Thoughts about books, politics and history (personal and otherwise), pictures I've taken and pictures I've edited.

Tuesday, August 12, 2008

Theft by Peter Carey


Michael Boone, alias Butcher Bones, is a once celebrated Australian artist who’s just got out of jail for various crimes that resulted from his divorce and what he sees as the appropriation of his work as marital property. His reputation is in the toilet and he’s broke. His only benefactor, a collector named Jean-Paul, provides a rundown rural house in the far north of New South Wales and, there being no alternative, Michael and his retarded brother Hugh (for whom he’s legal guardian) light out for the territory to become caretakers. Once there Michael leverages Jean Paul’s property and credit to provide himself with minimal art supplies and begins to paint.

The novel is narrated by Michael—and sometimes by Hugh—and those voices are almost as great an achievement for Carey as was that of Ned Kelly. Michael and Hugh are both big men, violent and crude and funny. If you start the novel disliking them, chances are the further you read, the bigger fans you’ll become. Michael is a careless guardian but staunch defender of Hugh. Hugh, whom Michael frequently calls an Idiot Savant, provides commentary, often moral commentary, on Michael’s activities as well as carrying out his own shenanigans, which include the need to carry a chair with him at all times. They come from a pretty violent working class family (father a butcher; mother hid the knives at night) and haven’t modified their attitudes or behaviors much since entering the “art world” which seems artificial and anemic in comparison.

One rainy night a sleek sophisticated New Yorker (as Michael assumes) Marlene Liebowitz turns up looking for a neighbor’s house which is virtually inaccessible across a flooded creek.
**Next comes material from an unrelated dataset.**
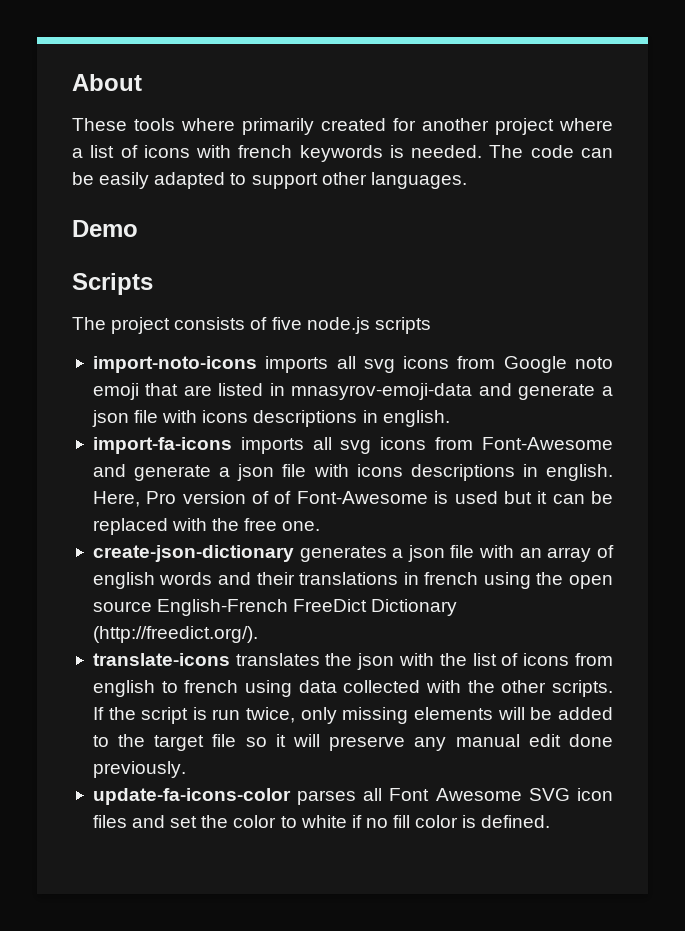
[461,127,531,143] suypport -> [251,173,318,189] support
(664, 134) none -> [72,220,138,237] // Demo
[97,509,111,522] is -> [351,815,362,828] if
Captivated, Michael manages to get her there with Jean Paul’s mowing tractor. Turns out she’s come to authenticate a genuine Liebowitz owned by the neighbor. From there the plot twists are truly gargantuan. Marlene is not a New Yorker but an Aussie girl who burned down the high school after she was expelled and married the son of the famous painter in New York where she influenced him to use his droit moral (hereditary right to authenticate his deceased father’s work) to financial advantage. The Liebowitz owned by the neighbor is stolen that very night and because Michael’s current canvas turned out to be the exact same size, he’s soon raided by the art police who confiscate his work on the assumption that he’s hidden the valuable work underneath. And that’s only Act 1.

The major theme is the value of art and how value is determined. A difficult enough question in itself but complicated immensely by the fact that the entire art world in this novel is out to maximize profits and schemes to do so are perpetrated, usually at the expense of the artist. Marlene is clearly one of the thieves, but she’s a refreshingly candid one, and Michael’s obsessed with her—until she goes too far.